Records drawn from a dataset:
▼

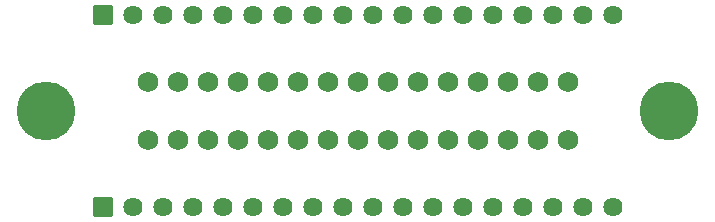
<source format=gbs>
G04 Layer: BottomSolderMaskLayer*
G04 EasyEDA v6.5.22, 2023-04-21 16:03:43*
G04 4c68439a23b5444c8928c868920feb27,770f932475b44407b2c7c1ef503837d0,10*
G04 Gerber Generator version 0.2*
G04 Scale: 100 percent, Rotated: No, Reflected: No *
G04 Dimensions in millimeters *
G04 leading zeros omitted , absolute positions ,4 integer and 5 decimal *
%FSLAX45Y45*%
%MOMM*%

%AMMACRO1*1,1,$1,$2,$3*1,1,$1,$4,$5*1,1,$1,0-$2,0-$3*1,1,$1,0-$4,0-$5*20,1,$1,$2,$3,$4,$5,0*20,1,$1,$4,$5,0-$2,0-$3,0*20,1,$1,0-$2,0-$3,0-$4,0-$5,0*20,1,$1,0-$4,0-$5,$2,$3,0*4,1,4,$2,$3,$4,$5,0-$2,0-$3,0-$4,0-$5,$2,$3,0*%
%ADD10MACRO1,0.1016X-0.762X0.762X-0.762X-0.762*%
%ADD11C,1.6256*%
%ADD12C,1.7516*%
%ADD13C,4.9766*%

%LPD*%
D10*
G01*
X-5099989Y-1925599D03*
D11*
G01*
X-4845989Y-1925599D03*
G01*
X-4591989Y-1925599D03*
G01*
X-4337989Y-1925599D03*
G01*
X-4083989Y-1925599D03*
G01*
X-3829989Y-1925599D03*
G01*
X-3575989Y-1925599D03*
G01*
X-3321989Y-1925599D03*
G01*
X-3067989Y-1925599D03*
G01*
X-2813989Y-1925599D03*
G01*
X-2559989Y-1925599D03*
G01*
X-2305989Y-1925599D03*
G01*
X-2051989Y-1925599D03*
G01*
X-1797989Y-1925599D03*
G01*
X-1543989Y-1925599D03*
G01*
X-1289989Y-1925599D03*
G01*
X-1035989Y-1925599D03*
G01*
X-781989Y-1925599D03*
D10*
G01*
X-5099989Y-299999D03*
D11*
G01*
X-4845989Y-299999D03*
G01*
X-4591989Y-299999D03*
G01*
X-4337989Y-299999D03*
G01*
X-4083989Y-299999D03*
G01*
X-3829989Y-299999D03*
G01*
X-3575989Y-299999D03*
G01*
X-3321989Y-299999D03*
G01*
X-3067989Y-299999D03*
G01*
X-2813989Y-299999D03*
G01*
X-2559989Y-299999D03*
G01*
X-2305989Y-299999D03*
G01*
X-2051989Y-299999D03*
G01*
X-1797989Y-299999D03*
G01*
X-1543989Y-299999D03*
G01*
X-1289989Y-299999D03*
G01*
X-1035989Y-299999D03*
G01*
X-781989Y-299999D03*
D12*
G01*
X-4718989Y-1354099D03*
G01*
X-4718989Y-869111D03*
G01*
X-4464989Y-1354099D03*
G01*
X-4464989Y-869111D03*
G01*
X-4210989Y-1354099D03*
G01*
X-4210989Y-869111D03*
G01*
X-3956989Y-1354099D03*
G01*
X-3956989Y-869111D03*
G01*
X-3702989Y-1354099D03*
G01*
X-3702989Y-869111D03*
G01*
X-3448989Y-1354099D03*
G01*
X-3448989Y-869111D03*
G01*
X-3194989Y-1354099D03*
G01*
X-3194989Y-869111D03*
G01*
X-2940989Y-1354099D03*
G01*
X-2940989Y-869111D03*
G01*
X-2686989Y-1354099D03*
G01*
X-2686989Y-869111D03*
G01*
X-2432989Y-1354099D03*
G01*
X-2432989Y-869111D03*
G01*
X-2178989Y-1354099D03*
G01*
X-2178989Y-869111D03*
G01*
X-1924989Y-1354099D03*
G01*
X-1924989Y-869111D03*
G01*
X-1670989Y-1354099D03*
G01*
X-1670989Y-869111D03*
G01*
X-1416989Y-1354099D03*
G01*
X-1416989Y-869111D03*
G01*
X-1162989Y-1354099D03*
G01*
X-1162989Y-869111D03*
D13*
G01*
X-5575985Y-1111605D03*
G01*
X-305993Y-1111605D03*
M02*

</source>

▲

> _Exercise_
Only the lines from the one containing "X-2178989Y-1354099D03*" through the last line of the records belong in the answer, each written out exactly.

> _Answer space_
X-2178989Y-1354099D03*
G01*
X-2178989Y-869111D03*
G01*
X-1924989Y-1354099D03*
G01*
X-1924989Y-869111D03*
G01*
X-1670989Y-1354099D03*
G01*
X-1670989Y-869111D03*
G01*
X-1416989Y-1354099D03*
G01*
X-1416989Y-869111D03*
G01*
X-1162989Y-1354099D03*
G01*
X-1162989Y-869111D03*
D13*
G01*
X-5575985Y-1111605D03*
G01*
X-305993Y-1111605D03*
M02*

</source>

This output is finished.